25 May 2012
- Lack of 2050 target would be victory for nuclear power industry
- Fifteen% atomic energy by 2030 seen likely compromise
- Summer showdown seen critical for long-term policy
TOKYO, May 25 (Reuters) - Japan is leaning toward a policy of halving nuclear power's share of electricity supply from pre-Fukushima levels to about 15% by 2030, but will likely stop short of pledging the long-term exit strategy that many voters favour, experts said. That would be a victory of sorts for a nuclear industry that has been under fire since a huge earthquake and tsunami devasted the Fukushima atomic plant in March 2011, triggering meltdowns in the world's worst radiation accident in a quarter century.
With discussions on shaping future energy policy extending over months, the government has already pledged to reduce the role of nuclear power and in principle to decommission reactors after they have been running for 40 years.
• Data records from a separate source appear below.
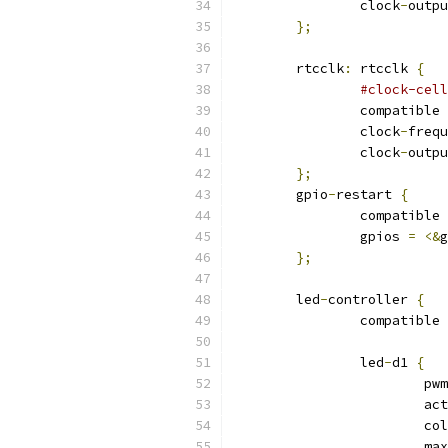
		clock
-
outpu
};
	rtcclk
:
 rtcclk 
{
#clock-cell
		compatible 
		clock
-
frequ
		clock
-
outpu
};
	gpio
-
restart 
{
		compatible 
		gpios 
=
<&
g
};
	led
-
controller 
{
		compatible 
		led
-
d1 
{
			p
			a
			c
			max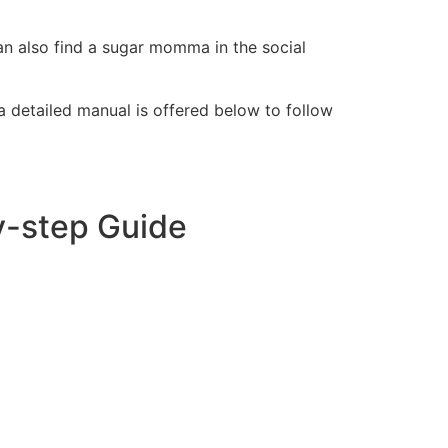
an also find a sugar momma in the social
a detailed manual is offered below to follow
y-step Guide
That formula would yield a share of around 15% by 2030 if strictly followed. "It is government policy to set the limit on nuclear reactors' operation at 40 years," Goshi Hosono, the minister in charge of the nuclear crisis, told reporters on Friday. "Fifteen% (by 2030) would be in line with that," Kyodo news agency quoted him as saying after a meeting of expert advisers to the government the night before.
Nuclear power provided about 30% of Japan's electricity needs before the Fukushima disaster, while a 2010 energy policy, ditched after the crisis, had set a target of more than 50% for 2030.